I sent two pages, was a large file, if you have any problems receiving let me know. Thanks


----------



## Rukee (Feb 8, 2007)

Thanks!! Looks like it runs with the light harness, not the engine harness. I'll have to check it out tomorrow. Thanks again. :cheers


----------



## FNG69 (Nov 15, 2009)

Rukee said:


> My `65 has always been missing the wiper harness.

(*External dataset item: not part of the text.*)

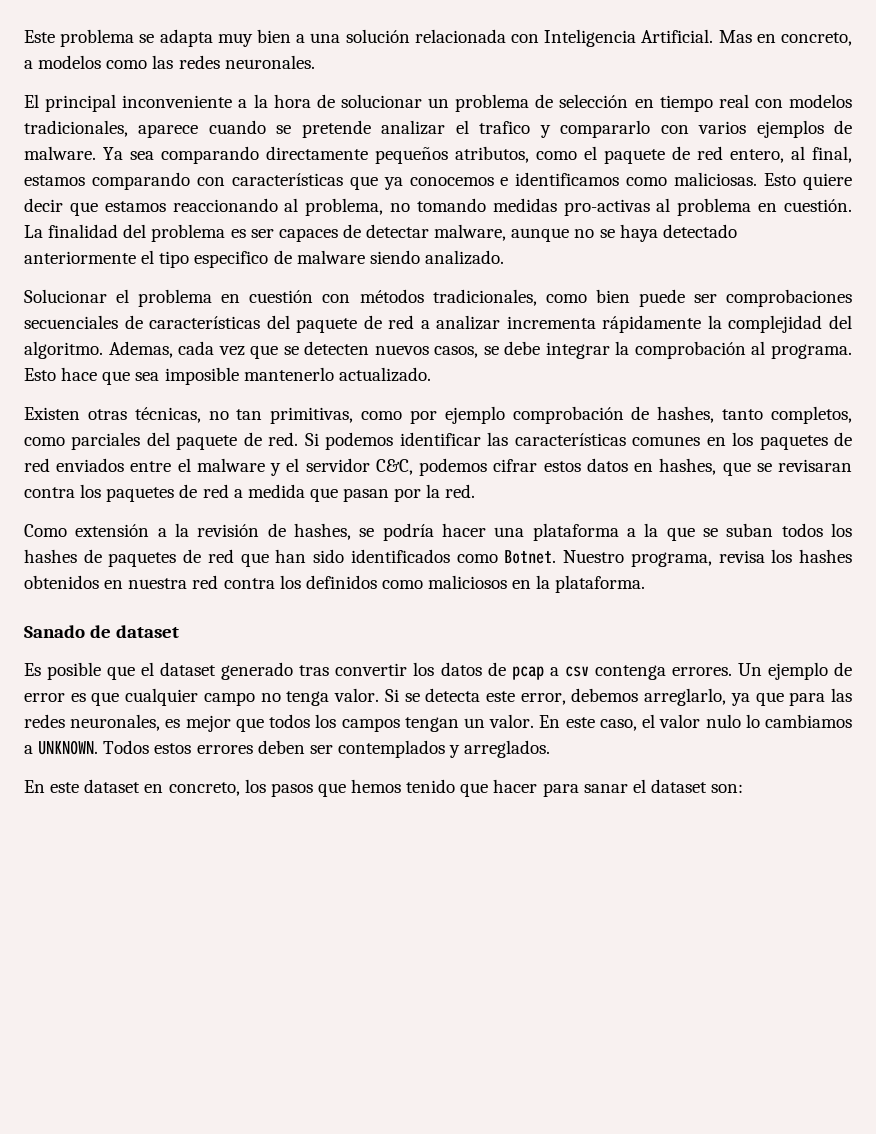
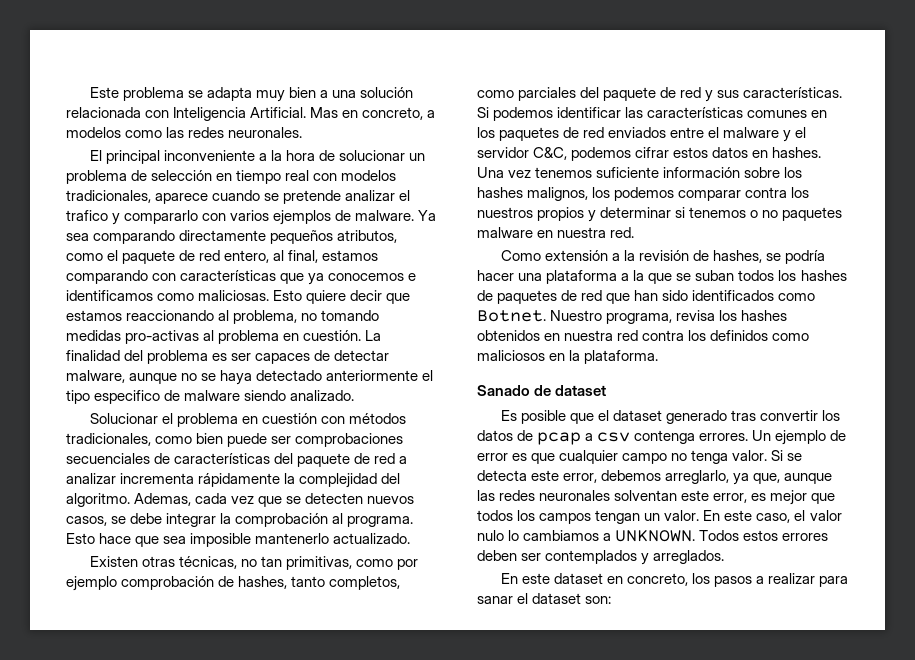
[268,432,299,446] red. -> [680,87,843,102] red y sus características.
[659,458,853,476] [24,484,441,502] hashes, que se revisaran contra los paquetes de red a medida que pasan por la -> [772,147,822,158] [477,167,803,178] [477,187,810,201] [477,207,843,222] [477,227,607,238] hashes. Una vez tenemos suficiente información sobre los hashes malignos, los podemos comparar contra los nuestros propios y determinar si tenemos o no paquetes malware en nuestra
[755,688,852,706] [24,714,161,731] que para las redes neuronales, -> [753,473,833,484] [477,490,748,503] que, aunque las redes neuronales solventan este error,
[317,779,538,797] que hemos tenido que hacer -> [756,573,816,584] a realizar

Shows how often it has been in the rain...Still love a vinyl roof car it just looks GOOD!!!!!!!!!!!..Les


----------



## Rukee (Feb 8, 2007)

FNG69 said:


> Shows how often it has been in the rain...Les


Right!! It never sees water....I don't even wash it!


----------



## zzomby (Aug 23, 2009)

Old subject but new viewer. I have installed my wiper motor but it clicked and then nothing. I bought a new-rebuilt motor plugged the wires in and nothing. I would appreciate a reference to a wiring diagram if anyone has one. I installed new wiring throughout the car but the wiper area was unclear. It is a 2 speed with washer pump.


----------



## zzomby (Aug 23, 2009)

Old subject but new viewer. I have installed my wiper motor but it clicked and then nothing. I bought a new-rebuilt motor plugged the wires in and nothing. I would appreciate a reference to a wiring diagram if anyone has one. I installed new wiring throughout the car but the wiper area was unclear. It is a 2 speed with washer pump.


----------